▶ Assignment: All that should be output is the block of lines below from the line with "TC-SYNC/EPIC 25" to the line with "2 ©2017, Ambient Recording GmbH", both included, exactly as written.

▶ Supplied data:
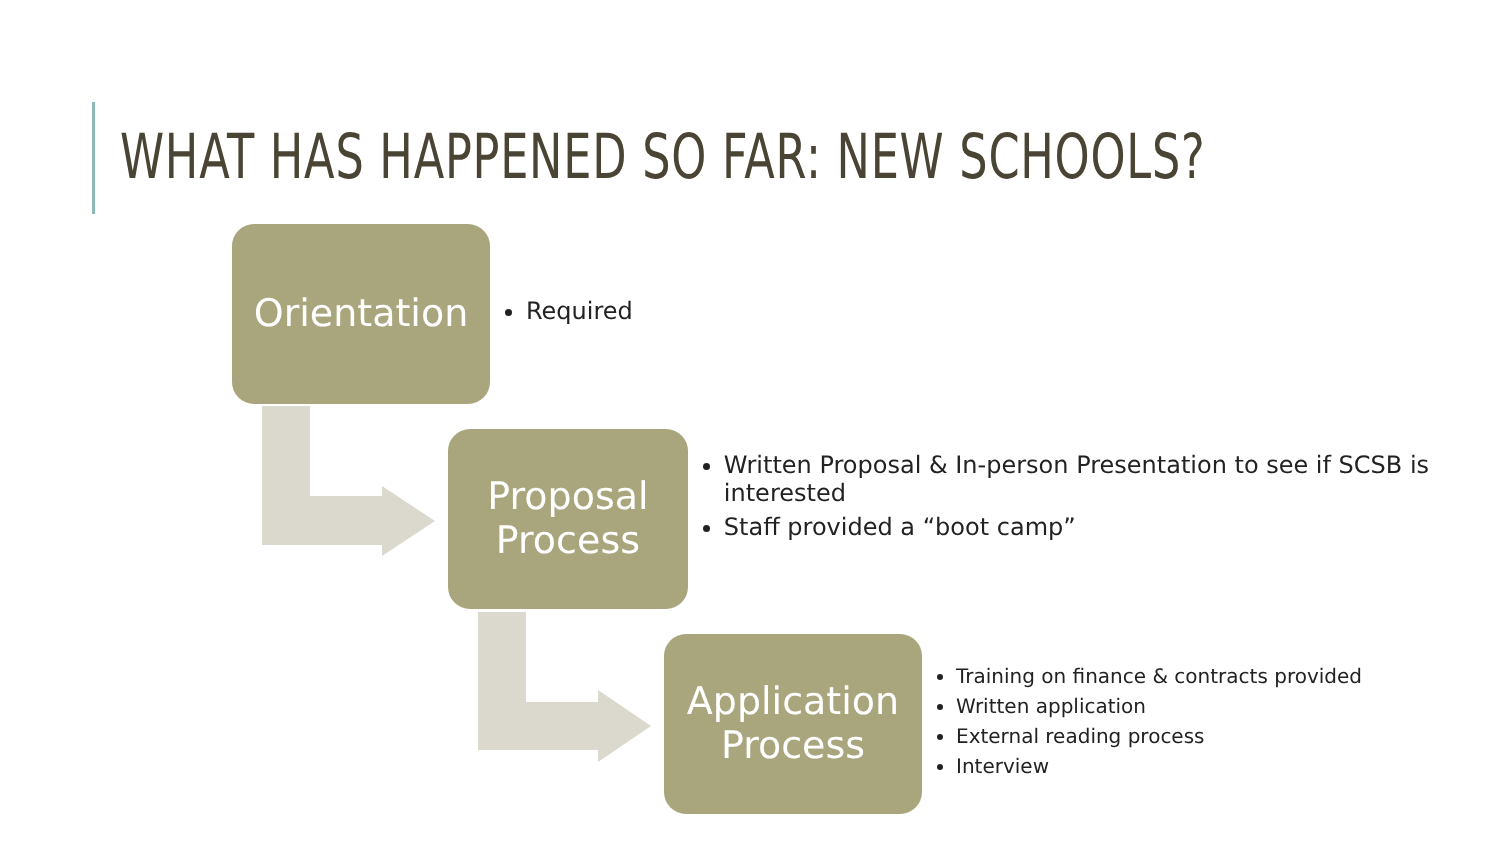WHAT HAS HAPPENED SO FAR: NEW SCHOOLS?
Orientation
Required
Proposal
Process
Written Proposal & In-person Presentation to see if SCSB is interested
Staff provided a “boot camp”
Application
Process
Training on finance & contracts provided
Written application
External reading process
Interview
---
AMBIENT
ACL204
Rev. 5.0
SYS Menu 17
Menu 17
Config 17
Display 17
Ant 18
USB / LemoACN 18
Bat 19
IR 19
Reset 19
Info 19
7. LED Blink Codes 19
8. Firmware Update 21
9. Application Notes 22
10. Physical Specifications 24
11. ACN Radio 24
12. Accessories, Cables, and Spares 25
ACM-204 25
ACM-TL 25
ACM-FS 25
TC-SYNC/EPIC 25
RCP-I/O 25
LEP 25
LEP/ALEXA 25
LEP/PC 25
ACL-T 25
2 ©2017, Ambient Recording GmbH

▶ Answer section:
TC-SYNC/EPIC 25
RCP-I/O 25
LEP 25
LEP/ALEXA 25
LEP/PC 25
ACL-T 25
2 ©2017, Ambient Recording GmbH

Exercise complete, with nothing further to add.